ちなみにさっき絡んだ少年3人組は酒場でクダを巻いてる傭兵から聞いた噂で見つけた。あのピュアな子たちはまだこうした場所には足を運んでいない……はず。
「ところでイオリちゃん、随分有名になってるよ」
「あー、だいぶ暴れたからなあ……」
「鉄拳美女とか若手を妬む雌傭兵とか言われてるみたい」
「2個目のほう言ったやつ誰? ぶん殴ってくる」
あはは、とお姉さんは楽しそうに笑った。
「まあ、若い子が先走って死んじゃうのは私も苦手だからね。強くなって息の長いお客さんになってくれないと」
「うん、がんばる」
「いや、だから有名になっちゃってるから、これ以上がんばるとホントにクビになるんだって……」
「んー、最後にもうひとりぐらい……」
「聞かない子だねえ。じゃあ、昨晩のなかで一等は――」
お姉さんから情報を手に入れ、私は礼を言う。
「私が男だったら、お姉さんを10日間貸し切るぐらいのお礼するんだけど」
「たまにはいいよ? 女同士だって」
目を光らせるお姉さんに苦笑する。
「もしくは後ろのお兄さんがお客になってくれてもいいんだよ? 1晩ぐらい貸してくれてもさ」
私とカゲヤがそういう関係でないことはとっくに見抜いているのに、お姉さんはそんな冗談をよく口にする。
「……申し訳ありませんが」
そしてカゲヤは毎回丁寧に遠慮をする。
――でも、そろそろマジでここから追い出されそうな感じだしな。
「お姉さん、これ」
私は上着の内ポケットからメモ用紙の束と細いペンを取り出し、長い数字を書き込んで手渡した。
「あら、『番号』?」
この世界ではインターネットも電話もないので、遠方とのやり取りは主に手紙で行われる。
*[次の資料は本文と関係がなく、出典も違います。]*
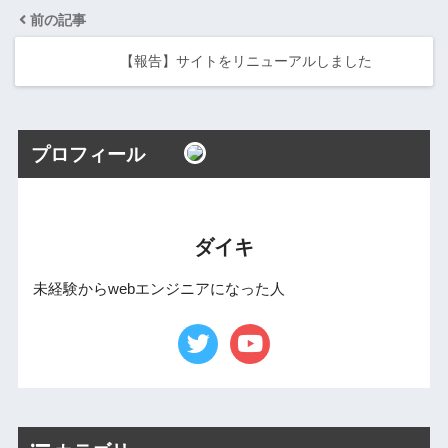
前の記事
【報告】サイトをリニューアルしました
プロフィール
ダイキ
未経験からwebエンジニアになった人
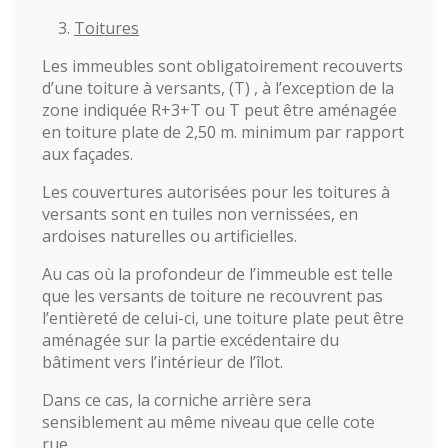
Toitures
Les immeubles sont obligatoirement recouverts
d’une toiture à versants, (T) , à l’exception de la
zone indiquée R+3+T ou T peut être aménagée
en toiture plate de 2,50 m. minimum par rapport
aux façades.
Les couvertures autorisées pour les toitures à
versants sont en tuiles non vernissées, en
ardoises naturelles ou artificielles.
Au cas où la profondeur de l’immeuble est telle
que les versants de toiture ne recouvrent pas
l’entièreté de celui-ci, une toiture plate peut être
aménagée sur la partie excédentaire du
bâtiment vers l’intérieur de l’îlot.
Dans ce cas, la corniche arrière sera
sensiblement au même niveau que celle cote
rue.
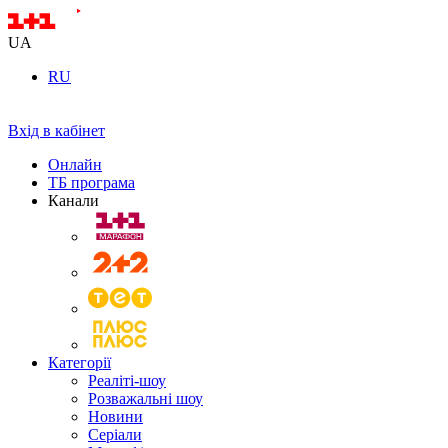
UA
RU
Вхід в кабінет
Онлайн
ТБ програма
Канали
Категорії
Реаліті-шоу
Розважальні шоу
Новини
Серіали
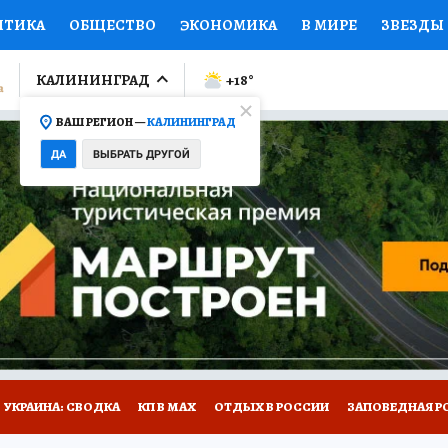
ИТИКА
ОБЩЕСТВО
ЭКОНОМИКА
В МИРЕ
ЗВЕЗДЫ
ЛУМНИСТЫ
ПРОИСШЕСТВИЯ
НАЦИОНАЛЬНЫЕ ПРОЕК
КАЛИНИНГРАД
+18
°
ВАШ РЕГИОН —
КАЛИНИНГРАД
Ы
ОТКРЫВАЕМ МИР
Я ЗНАЮ
СЕМЬЯ
ЖЕНСКИЕ СЕ
ДА
ВЫБРАТЬ ДРУГОЙ
ПРОМОКОДЫ
СЕРИАЛЫ
СПЕЦПРОЕКТЫ
ДЕФИЦИТ
ВИЗОР
КОЛЛЕКЦИИ
КОНКУРСЫ
РАБОТА У НАС
ГИ
НА САЙТЕ
УКРАИНА: СВОДКА
КП В МАХ
ОТДЫХ В РОССИИ
ЗАПОВЕДНАЯ Р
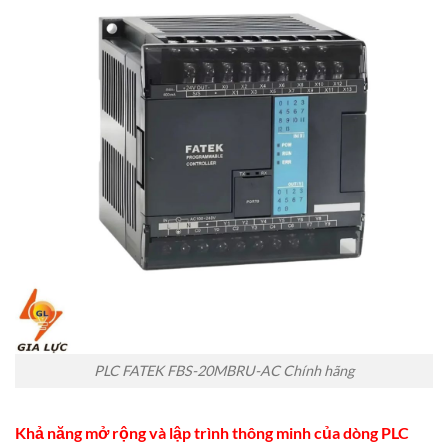
PLC FATEK FBS-20MBRU-AC Chính hãng
Khả năng mở rộng và
lập trình thông minh của dòng PLC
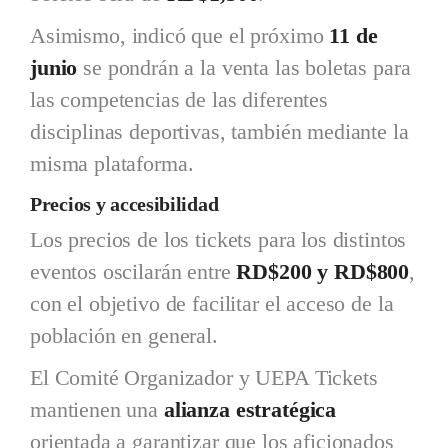
Asimismo, indicó que el próximo
11 de
junio
se pondrán a la venta las boletas para
las competencias de las diferentes
disciplinas deportivas, también mediante la
misma plataforma.
Precios y accesibilidad
Los precios de los tickets para los distintos
eventos oscilarán entre
RD$200 y RD$800
,
con el objetivo de facilitar el acceso de la
población en general.
El Comité Organizador y UEPA Tickets
mantienen una
alianza estratégica
orientada a garantizar que los aficionados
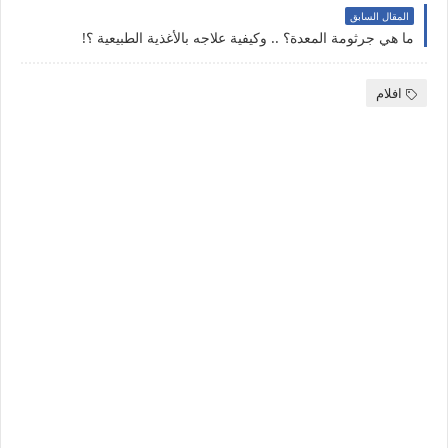
المقال السابق
ما هي جرثومة المعدة؟ .. وكيفية علاجه بالأغذية الطبيعية ؟!
افلام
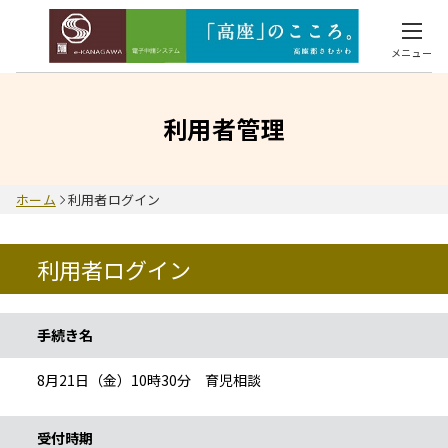
メニュー
利用者管理
ホーム
利用者ログイン
利用者ログイン
手続き情報
手続き名
8月21日（金）10時30分 育児相談
受付時期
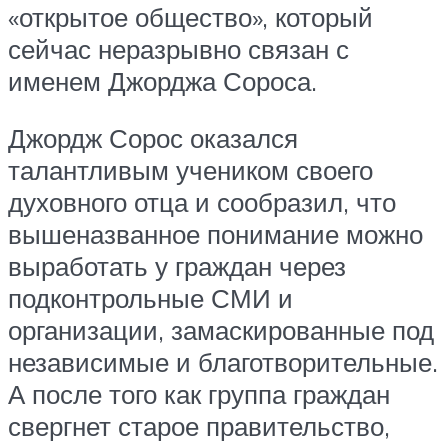
«открытое общество», который
сейчас неразрывно связан с
именем Джорджа Сороса.
Джордж Сорос оказался
талантливым учеником своего
духовного отца и сообразил, что
вышеназванное понимание можно
выработать у граждан через
подконтрольные СМИ и
организации, замаскированные под
независимые и благотворительные.
А после того как группа граждан
свергнет старое правительство,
そして国外とのやり取りは手続きが煩雑になるのだが、商人や傭兵をはじめしょっちゅう国家間を移動する人たちは多い。そこで大方の国が協力して組織した『文流所』という施設が存在した。
文流所のどこかで特定の番号宛に手紙を書くと、その書かれた内容が全土の文流所に飛脚や鳥を使って流される。そしてその番号を登録している本人がどこかの文流所に立ち寄れば、自分宛ての手紙の内容を教えてくれる、という仕組みだ。
……プライバシーもへったくれもないが、便利ではある。
私もこの軍事基地にある文流所で、自分の番号を登録していた。
「なにかあったら手紙ちょうだい。1回無料で雇われてあげる」
お姉さんはちょっと驚いたように瞬きしてから、笑った。
「高く売れそうね、これ」
「ちょっと!?」
「冗談よ。ありがとね」
お姉さんは大切そうにその紙をポーチに仕舞う。
さて。
不名誉な呼び名をつけた野郎を殴りにいこうか。